Semiotics defined as a study of signs and their meaning explores producing, conveying, and interpreting messages and codes that govern their use.
Messages can be seen as made of pictorial (or iconic) signs and delegated through signs systems called codes. The method of visual semiotics matches then the contents and figures of a visual communication. It examines a broad range of official texts, economic development reports, global webs and internet media resources from visual perspective (focused on visual strategies). In this case were the materials not used for a direct analysis but as inspiration and content for further visual creation.

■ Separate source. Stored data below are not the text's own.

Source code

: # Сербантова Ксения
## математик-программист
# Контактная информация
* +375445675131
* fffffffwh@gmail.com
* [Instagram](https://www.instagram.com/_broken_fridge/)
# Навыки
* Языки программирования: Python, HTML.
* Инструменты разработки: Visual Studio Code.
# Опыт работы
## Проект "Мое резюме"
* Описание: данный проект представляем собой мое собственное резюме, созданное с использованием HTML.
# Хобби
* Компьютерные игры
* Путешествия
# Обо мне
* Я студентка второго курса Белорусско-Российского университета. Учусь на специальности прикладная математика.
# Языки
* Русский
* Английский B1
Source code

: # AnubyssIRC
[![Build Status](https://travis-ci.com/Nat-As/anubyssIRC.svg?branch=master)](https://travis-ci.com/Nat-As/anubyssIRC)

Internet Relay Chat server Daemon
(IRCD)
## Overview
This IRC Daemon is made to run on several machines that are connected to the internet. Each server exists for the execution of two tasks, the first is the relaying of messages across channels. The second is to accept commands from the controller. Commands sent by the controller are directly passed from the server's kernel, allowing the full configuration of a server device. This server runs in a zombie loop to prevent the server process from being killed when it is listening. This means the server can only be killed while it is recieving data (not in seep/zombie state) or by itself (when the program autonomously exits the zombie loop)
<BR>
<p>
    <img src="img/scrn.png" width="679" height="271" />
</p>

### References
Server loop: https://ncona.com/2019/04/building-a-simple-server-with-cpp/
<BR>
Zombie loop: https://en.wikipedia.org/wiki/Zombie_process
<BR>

lm-Visual_semiotics_of_governmentality-06

Pictures: Horizon2020 and its “pillars”.

Such research methodology concerns at how images works, having regard the performative aspects of them (images do things amongst other they are crucial by production and reproduction of visions of social difference). Visual objects are embedded (be it by their production or by their perception) in different location, each of them having their own norms, economies, tactics of how their spectators should behave (seeing a photography in an art gallery differs in many aspects from perceiving the same artwork in magazine or on a web page of an institution or in virtual reality). Effects of images are always mutually created in the social context of their viewing.

References

Foucault, M. (1978): “”Governmentality.” Lecture given at the College de France in February 1978, In: Burchell, G., Gordon, C. & Miller, P. (eds)(1991). The Foucault effect: studies in governmentality. p. 87–104. Hemel Hempstead, England: Harvester Wheatsheaf

Fry, B. (2008): Visualizing Data, 367p. Cambridge : O’Reilly

Haraway, D. (1997): Modest_Witness@Second_Millennium.FemaleMan_Meets_OncoMouse: Feminism and Technoscience, 361p. NY: Routlege

Jewitt, C., van Leeuwen, T. (2001): Handbook of Visual Analysis, 210p. London: SAGE Publications Ltd

Rose, G. (2007, 2012): Visual Methodologies: an introduction to the interpretation of visual material, 386p. Lndon: SAGE Publication

Tufte, E. D. (1997): Visual Explanations: Images and Quantities, Evidence and Narrative, 157p. Cheshire, Connecticut: Graphic Press

Staal, J.; Kruk, V.; van der Velden, D. (2014). Black Transparency: The Right to Know In The Age Of Mass Surveillance. Sternberg Press [graphic works] Retrieved from http://www.metahaven.net/Site/Metahaven.html


  1. The MFF as such is not the budget of the EU for seven years. It provides a framework for financial programming and budgetary discipline of EU. More about MFF 
  2. Here comes the speculative move to make a link from Butler’s subversive acts to the accelerationism as a political strategy and its critics, but such a claim goes too far at this point of research. However, if a virtual simulation makes it possible for the viewers to generate some of this connections as a result of their experience remains doubtful, but not impossible.